Rick Rubin, a co-founder of Def Jam Records who has since produced records for Adele, Johnny Cash, Tom Petty, Slayer, Run-D.M.C., and more, signed the band to his label, American Recordings, in 2008. “The ability to really share innermost, deepest, private thoughts is what makes a great songwriter a great songwriter,” Rubin says. He produced “True Sadness,” as he has each Avett Brothers record since “I and Love and You,” in 2009.

In the documentary, Rubin wanders around his Malibu studio in a white T-shirt and basketball shorts while the band rehearses. He periodically runs a hand through a profuse white beard. One of the more riveting sequences in “May It Last” is the recording of “No Hard Feelings,” which is, at essence, a song about dying, or making peace with dying, or imagining all the ways in which a person could possibly make peace with dying. Seth plays guitar and sings the lead vocal, while Scott plays banjo and does the backup harmonies:

When the sun hangs low in the west
And the light in my chest
Won’t be kept
Held at bay any longer
When the jealousy fades away
And it’s ash and dust
For cash and lust
And it’s just hallelujah
And love in thoughts, and love in the words
Love in the songs they sing in the church
And no hard feelings

When the band starts to play, Rubin slips into a kind of fugue state, his eyes closed, shifting from one foot to the other. By the end, “No Hard Feelings” is only about reconciliation: “I’m learning why it matters / For me and you / To say it, and mean it, too,” Seth sings. He is asking for absolution and peace. To forgive and be forgiven. It’s a difficult and hard-won moment.

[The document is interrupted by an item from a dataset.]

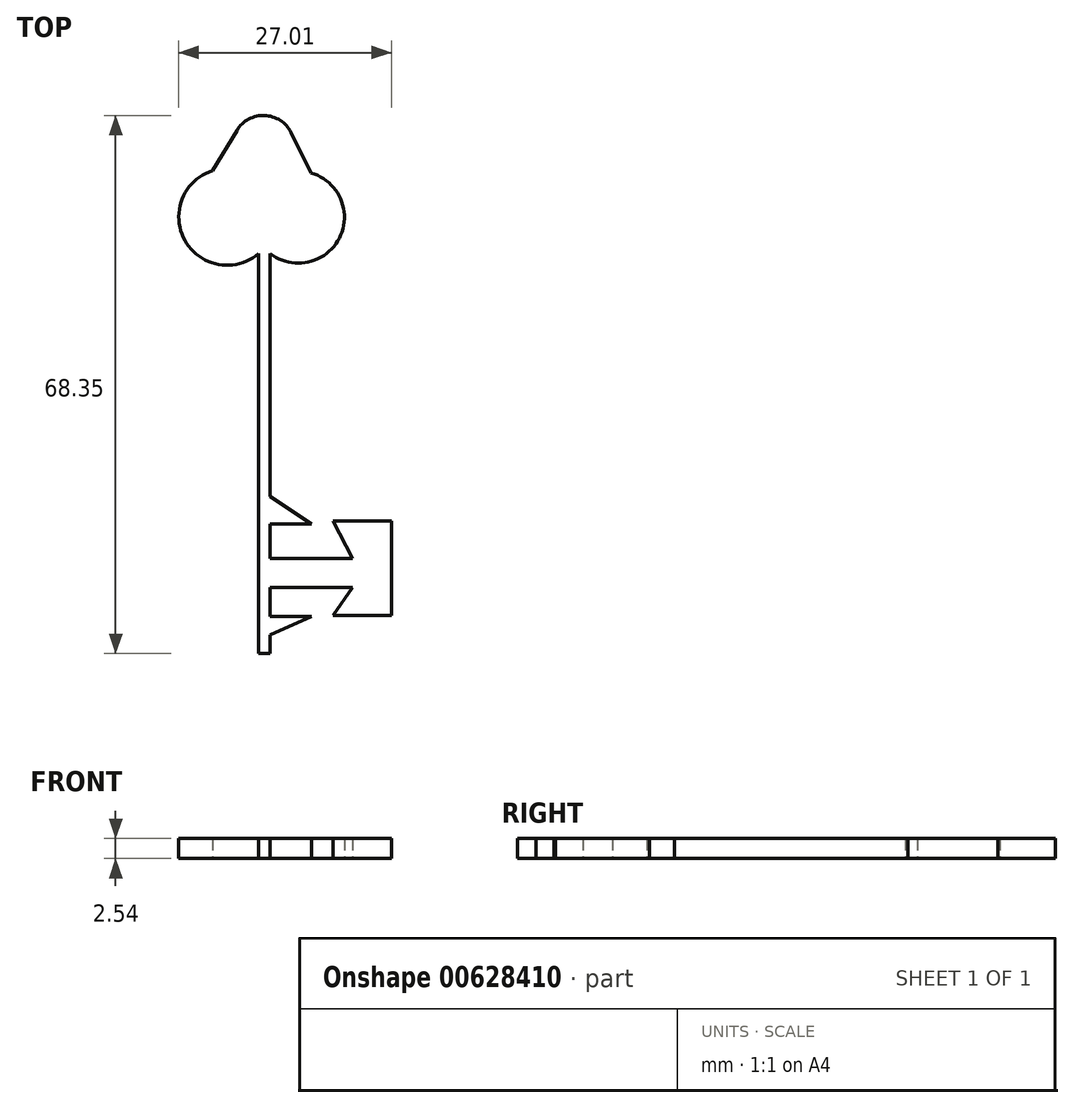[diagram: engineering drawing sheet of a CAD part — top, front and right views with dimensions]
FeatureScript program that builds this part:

Moments after they finish, Rubin pops in and says, “Excellent work, everybody! Excellent work! Really good!” Both the Avetts look shell-shocked. Seth drinks some tea, wipes his brow, exhales. He goes to his brother. “It’s weird to be congratulated on the mining of the soul. It’s weird,” Scott mutters. Rubin reappears. “What’s next?” he chirps.

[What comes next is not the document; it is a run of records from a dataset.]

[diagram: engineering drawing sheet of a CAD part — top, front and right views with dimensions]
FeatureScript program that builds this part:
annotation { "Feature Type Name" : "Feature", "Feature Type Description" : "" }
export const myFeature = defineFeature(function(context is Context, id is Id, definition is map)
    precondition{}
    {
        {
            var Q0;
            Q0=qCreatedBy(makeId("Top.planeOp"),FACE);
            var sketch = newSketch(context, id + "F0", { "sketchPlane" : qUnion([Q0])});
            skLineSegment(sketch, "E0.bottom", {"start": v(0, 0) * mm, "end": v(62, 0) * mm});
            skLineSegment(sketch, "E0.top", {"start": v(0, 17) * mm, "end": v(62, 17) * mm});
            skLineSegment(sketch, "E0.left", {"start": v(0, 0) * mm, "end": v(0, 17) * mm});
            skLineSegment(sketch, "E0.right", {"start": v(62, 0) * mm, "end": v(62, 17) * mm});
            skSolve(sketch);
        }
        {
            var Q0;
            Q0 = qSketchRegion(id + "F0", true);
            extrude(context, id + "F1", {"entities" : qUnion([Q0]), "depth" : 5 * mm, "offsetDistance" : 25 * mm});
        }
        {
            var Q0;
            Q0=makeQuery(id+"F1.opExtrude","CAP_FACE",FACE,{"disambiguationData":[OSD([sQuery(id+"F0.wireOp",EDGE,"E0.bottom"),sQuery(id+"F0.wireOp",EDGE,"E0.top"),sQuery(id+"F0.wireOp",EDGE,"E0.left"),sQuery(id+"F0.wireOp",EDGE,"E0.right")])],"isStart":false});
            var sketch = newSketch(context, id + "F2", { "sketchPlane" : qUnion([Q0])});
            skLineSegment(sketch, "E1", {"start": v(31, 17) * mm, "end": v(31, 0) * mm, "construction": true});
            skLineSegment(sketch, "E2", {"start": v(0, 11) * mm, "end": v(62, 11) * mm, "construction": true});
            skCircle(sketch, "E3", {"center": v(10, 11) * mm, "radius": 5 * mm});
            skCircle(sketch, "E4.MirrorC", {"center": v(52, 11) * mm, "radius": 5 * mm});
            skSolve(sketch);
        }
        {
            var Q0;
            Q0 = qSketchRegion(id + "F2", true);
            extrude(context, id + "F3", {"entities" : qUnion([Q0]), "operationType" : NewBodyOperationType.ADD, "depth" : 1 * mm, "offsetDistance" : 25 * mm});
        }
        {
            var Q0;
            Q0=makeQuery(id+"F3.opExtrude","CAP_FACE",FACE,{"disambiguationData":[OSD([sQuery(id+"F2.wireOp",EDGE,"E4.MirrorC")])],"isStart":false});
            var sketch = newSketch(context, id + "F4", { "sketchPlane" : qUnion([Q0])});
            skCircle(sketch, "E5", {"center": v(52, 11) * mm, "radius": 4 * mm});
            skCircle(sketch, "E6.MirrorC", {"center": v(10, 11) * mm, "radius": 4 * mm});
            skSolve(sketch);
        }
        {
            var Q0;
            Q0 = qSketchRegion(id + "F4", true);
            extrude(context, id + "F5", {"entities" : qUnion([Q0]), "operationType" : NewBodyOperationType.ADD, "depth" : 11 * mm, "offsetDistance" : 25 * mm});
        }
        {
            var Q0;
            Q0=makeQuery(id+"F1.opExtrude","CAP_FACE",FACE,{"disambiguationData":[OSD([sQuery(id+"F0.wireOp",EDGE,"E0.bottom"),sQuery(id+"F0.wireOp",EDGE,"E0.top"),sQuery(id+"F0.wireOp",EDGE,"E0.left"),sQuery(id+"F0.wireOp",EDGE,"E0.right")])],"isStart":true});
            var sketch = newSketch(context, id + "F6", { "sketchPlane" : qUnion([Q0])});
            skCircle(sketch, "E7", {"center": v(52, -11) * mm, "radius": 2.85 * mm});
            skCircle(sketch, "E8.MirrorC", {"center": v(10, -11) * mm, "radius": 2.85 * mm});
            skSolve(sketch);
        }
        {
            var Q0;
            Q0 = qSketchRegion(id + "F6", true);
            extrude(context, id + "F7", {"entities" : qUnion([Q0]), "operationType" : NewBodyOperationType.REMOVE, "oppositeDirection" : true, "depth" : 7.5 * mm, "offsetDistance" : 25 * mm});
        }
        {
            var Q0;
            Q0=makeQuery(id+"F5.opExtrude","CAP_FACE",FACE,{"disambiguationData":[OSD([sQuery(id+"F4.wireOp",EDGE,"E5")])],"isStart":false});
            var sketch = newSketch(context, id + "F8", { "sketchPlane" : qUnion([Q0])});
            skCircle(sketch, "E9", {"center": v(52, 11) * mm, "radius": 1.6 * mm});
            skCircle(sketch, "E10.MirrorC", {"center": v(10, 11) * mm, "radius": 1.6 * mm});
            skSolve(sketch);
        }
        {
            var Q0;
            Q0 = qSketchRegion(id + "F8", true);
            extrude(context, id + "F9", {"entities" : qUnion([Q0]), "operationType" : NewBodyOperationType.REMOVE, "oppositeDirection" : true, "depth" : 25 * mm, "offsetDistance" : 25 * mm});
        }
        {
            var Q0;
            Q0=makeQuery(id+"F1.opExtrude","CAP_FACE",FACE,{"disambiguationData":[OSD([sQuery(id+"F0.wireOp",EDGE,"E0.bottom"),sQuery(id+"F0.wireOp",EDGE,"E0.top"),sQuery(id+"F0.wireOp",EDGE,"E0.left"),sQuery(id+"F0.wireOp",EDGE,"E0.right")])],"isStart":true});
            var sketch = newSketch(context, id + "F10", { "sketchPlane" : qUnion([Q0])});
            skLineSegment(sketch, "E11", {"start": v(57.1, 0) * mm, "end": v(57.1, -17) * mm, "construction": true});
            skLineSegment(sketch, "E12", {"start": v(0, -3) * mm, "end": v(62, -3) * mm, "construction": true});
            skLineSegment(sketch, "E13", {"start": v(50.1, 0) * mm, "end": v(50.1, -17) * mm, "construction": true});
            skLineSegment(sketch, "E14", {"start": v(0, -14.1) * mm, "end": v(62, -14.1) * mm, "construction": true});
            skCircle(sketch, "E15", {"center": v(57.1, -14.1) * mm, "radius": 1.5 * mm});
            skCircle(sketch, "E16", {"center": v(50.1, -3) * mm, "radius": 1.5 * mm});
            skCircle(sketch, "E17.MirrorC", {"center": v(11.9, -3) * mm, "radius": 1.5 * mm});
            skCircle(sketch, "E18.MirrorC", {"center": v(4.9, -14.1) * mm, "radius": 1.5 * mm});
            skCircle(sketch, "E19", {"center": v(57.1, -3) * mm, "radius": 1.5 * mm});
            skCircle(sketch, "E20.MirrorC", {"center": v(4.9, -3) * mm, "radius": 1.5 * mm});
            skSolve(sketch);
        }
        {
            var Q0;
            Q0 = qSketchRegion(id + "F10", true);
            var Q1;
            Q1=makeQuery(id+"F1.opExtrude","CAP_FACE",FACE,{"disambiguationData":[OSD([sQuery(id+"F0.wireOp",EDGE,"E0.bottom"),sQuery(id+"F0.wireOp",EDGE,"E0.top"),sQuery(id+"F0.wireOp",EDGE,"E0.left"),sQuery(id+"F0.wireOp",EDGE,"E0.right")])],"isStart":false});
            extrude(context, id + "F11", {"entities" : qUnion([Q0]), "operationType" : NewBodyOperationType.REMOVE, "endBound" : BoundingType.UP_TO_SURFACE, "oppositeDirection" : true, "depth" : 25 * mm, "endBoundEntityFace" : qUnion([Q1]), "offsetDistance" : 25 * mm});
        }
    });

“Well. I feel like we need some space, you know?” Scott says. He and Seth stagger outside and sit on the studio’s back porch, drinking water in silence. It’s dusk. “The elephant in the room is that the song sells, and I can’t get away from that feeling. That it’s congratulated upon—I’m deeply conflicted about it,” Scott says.

I will admit that I was moved by this—the idea that it’s possible for a musician to still be horrified by the commercialization of pain. Perhaps the brothers are willfully naïve, or merely privileged. Or perhaps that’s where the title of “May It Last” comes in—maybe a little innocence isn’t so awful after all.